AMs Debate Banning "Legal Highs"
The Welsh Government says it’s working to raise awareness about so-called “legal highs”.
AM's have been debating on whether we should follow Ireland and ban the sale of them in Wales.
A report from the National Assembly’s Health and Social Care Committee is also calling for better treatment services, as may who use them don’t think they need the same help as those taking illegal substances.
Chair of the Committee, David Rees AM, says they can be as dangerous as heroin:
“60 people a year have been dying as a result of New Psychoactive Substances.
“Sometimes they’re far more powerful than banned drugs.
“They can hospitalise people and people have fearful experiences with them.
“The consequences are very severe but we haven’t been able to assess the long term implications because they’re new types of drugs.”
All 14 recommendations set out in the report have been accepted by the Welsh Government.
Deputy Health Minister Vaughan Gething said NPS are becoming a problem:
“Substance misuse is a major health issue which affects individuals, families and communities across Wales.
“We have witnessed a gradual change in drugs use over the last five years. Demand for traditional illicit drugs, such as heroin, is on the decline and the demand for new psychoactive substances has increased substantially over this time.
“Services, commissioners and policy makers have had to adapt to keep up with this fast-changing landscape. This is not easy to do, because as soon as you get to grips with one substance, a new one with a slightly different chemical structure is there to take its place.”

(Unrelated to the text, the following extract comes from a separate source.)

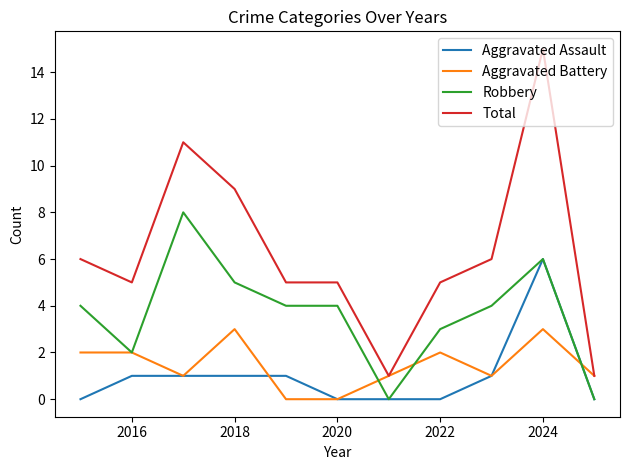

Which series has the largest range (max minus min)?

Total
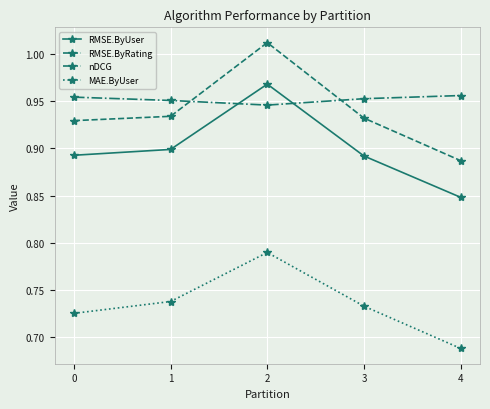

At 2, list the series in order from smallest to largest.

MAE.ByUser, nDCG, RMSE.ByUser, RMSE.ByRating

“The legislation and classification of drugs is a matter reserved to the UK Government and this is an area where we can see merit in having a UK-wide system for drug classification.
“However, we are keen to ensure that the UK Government responds with greater agility. Following the publication of the Home Office expert review panel’s report on the misuse of drugs in October 2014, the Minister for Health and Social Services wrote to the Home Office to push for a speedy UK legislative response to ensure law enforcement agencies have the best available powers, sending out the clearest possible message that the trade in these substances is reckless and these substances can be dangerous to health - even fatal.”